Welty: Genscher ist einer der großen, einer der wichtigen Architekten der deutschen Einheit, deswegen ist klar, was er dem Land hinterlässt, aber wenn Sie über die Faktenlage hinausgehen wollen, wie hat er die politische Kultur geprägt?

"Er galt innerhalb der Koalition als großer Taktiker"

von Dohnanyi: Ich komme zurück auf das, was ich zu Beginn sagte, diese ungeheure Feinfühligkeit. Er galt natürlich innerhalb der Koalition als ein großer Taktiker, und er galt nicht als derjenige, sag ich mal, der unbedingt die strategischen Linien gezogen hat. Und diese taktischen Eigenschaften hatte er natürlich auch innerhalb der Koalition, und das hat ihn manchmal schwierig gemacht für andere, die nicht überschauen konnten gelegentlich, worauf er eigentlich noch hinauswollte. Aber er war eben ein Mann, der sehr intensiv auch seine eigene Partei beobachtete, und er kam aus einer Partei oder war in einer Partei, die vor dem späteren Bundespräsidenten Scheel ja den Ritterkreuz-Träger Mende als Vorsitzenden hatte, also eine Partei mit stark, sag ich mal, nationalen, vielleicht sogar zum Teil nationalistischen Zügen. Und das hat natürlich ihm auch gar nicht gepasst in seiner sehr offenen Politik, in der Frage der Ostpolitik und der Vereinbarungen, die mit der Sowjetunion zu treffen waren, und die hat er ja dann auch in einer glänzenden und historisch unvergesslichen Weise auf dem Prager Balkon zu einem sehr persönlichen Ende geführt.

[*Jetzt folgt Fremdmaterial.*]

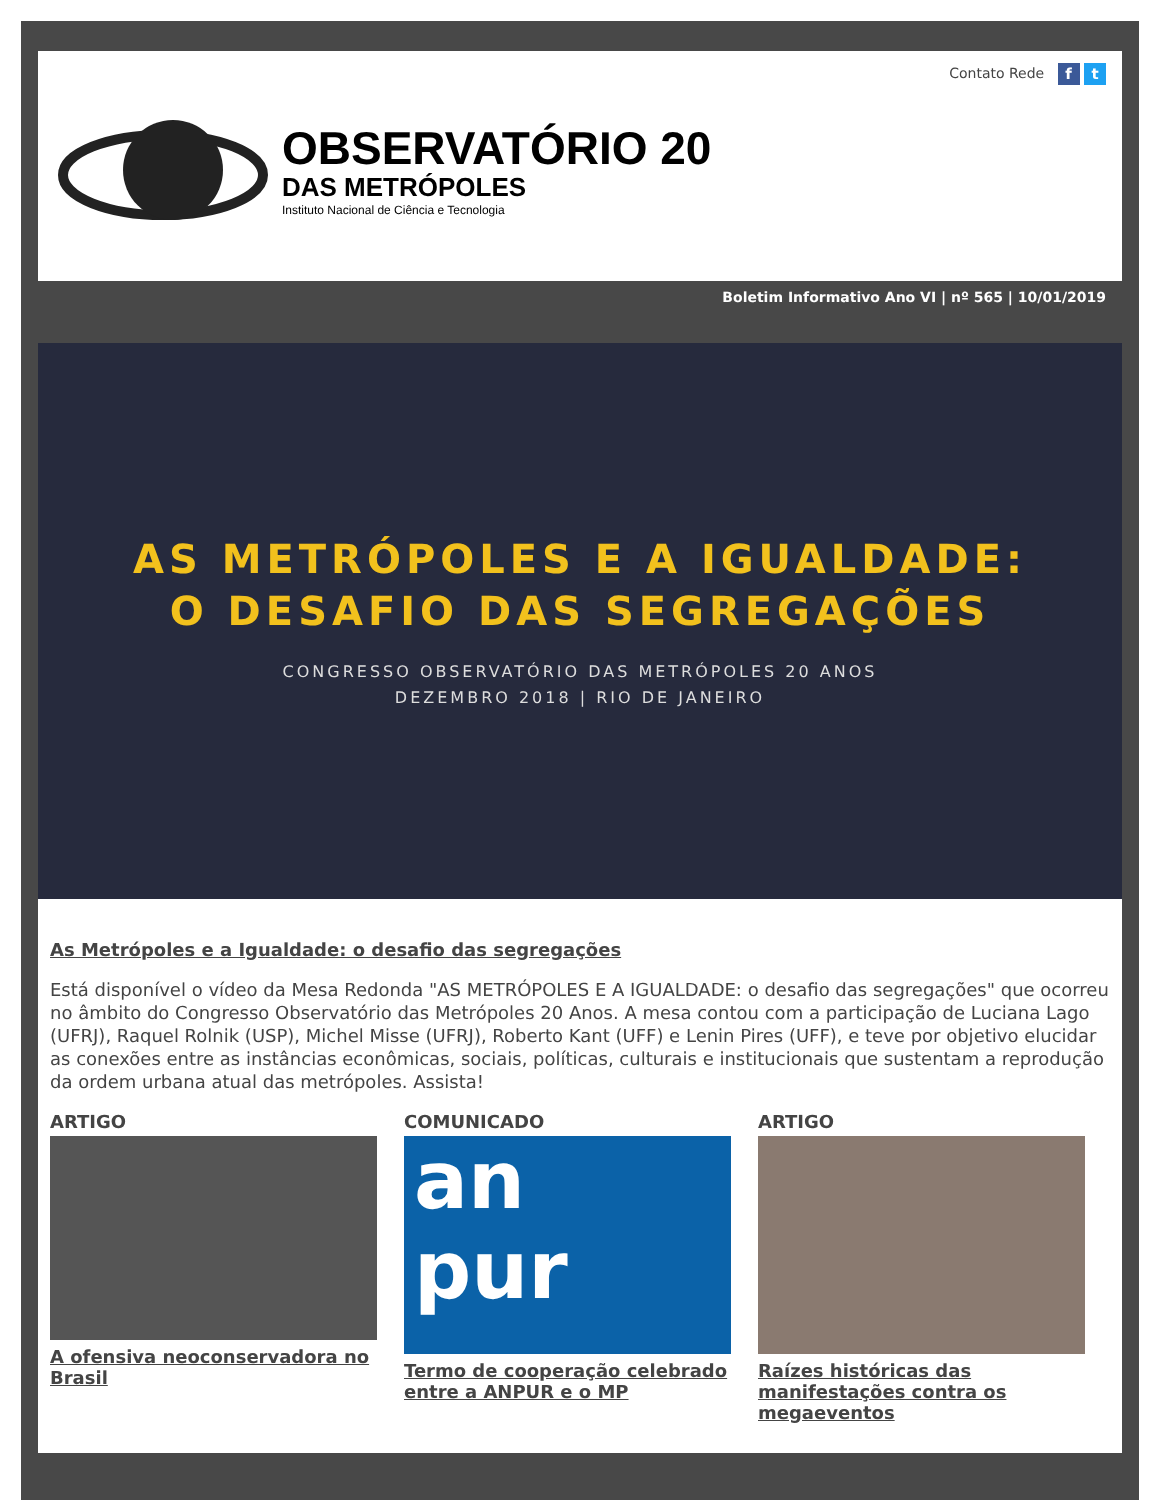Contato Rede f t
OBSERVATÓRIO 20
DAS METRÓPOLES
Instituto Nacional de Ciência e Tecnologia
Boletim Informativo Ano VI | nº 565 | 10/01/2019
AS METRÓPOLES E A IGUALDADE:
O DESAFIO DAS SEGREGAÇÕES
CONGRESSO OBSERVATÓRIO DAS METRÓPOLES 20 ANOS
DEZEMBRO 2018 | RIO DE JANEIRO
As Metrópoles e a Igualdade: o desafio das segregações
Está disponível o vídeo da Mesa Redonda "AS METRÓPOLES E A IGUALDADE: o desafio das segregações" que ocorreu no âmbito do Congresso Observatório das Metrópoles 20 Anos. A mesa contou com a participação de Luciana Lago (UFRJ), Raquel Rolnik (USP), Michel Misse (UFRJ), Roberto Kant (UFF) e Lenin Pires (UFF), e teve por objetivo elucidar as conexões entre as instâncias econômicas, sociais, políticas, culturais e institucionais que sustentam a reprodução da ordem urbana atual das metrópoles. Assista!
ARTIGO
A ofensiva neoconservadora no Brasil
COMUNICADO
an
pur
Termo de cooperação celebrado entre a ANPUR e o MP
ARTIGO
Raízes históricas das manifestações contra os megaeventos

Welty: Verbunden durch die gemeinsame Zeit im Auswärtigen Amt, aber nicht nur dadurch. Der SPD-Politiker Klaus von Dohnanyi über den FDP-Politiker Hans-Dietrich Genscher. Ich danke sehr für dieses Gespräch!
von Dohnanyi: Vielen Dank Frau Welty!
Äußerungen unserer Gesprächspartner geben deren eigene Auffassungen wieder. Deutschlandradio Kultur macht sich Äußerungen seiner Gesprächspartner in Interviews und Diskussionen nicht zu eigen.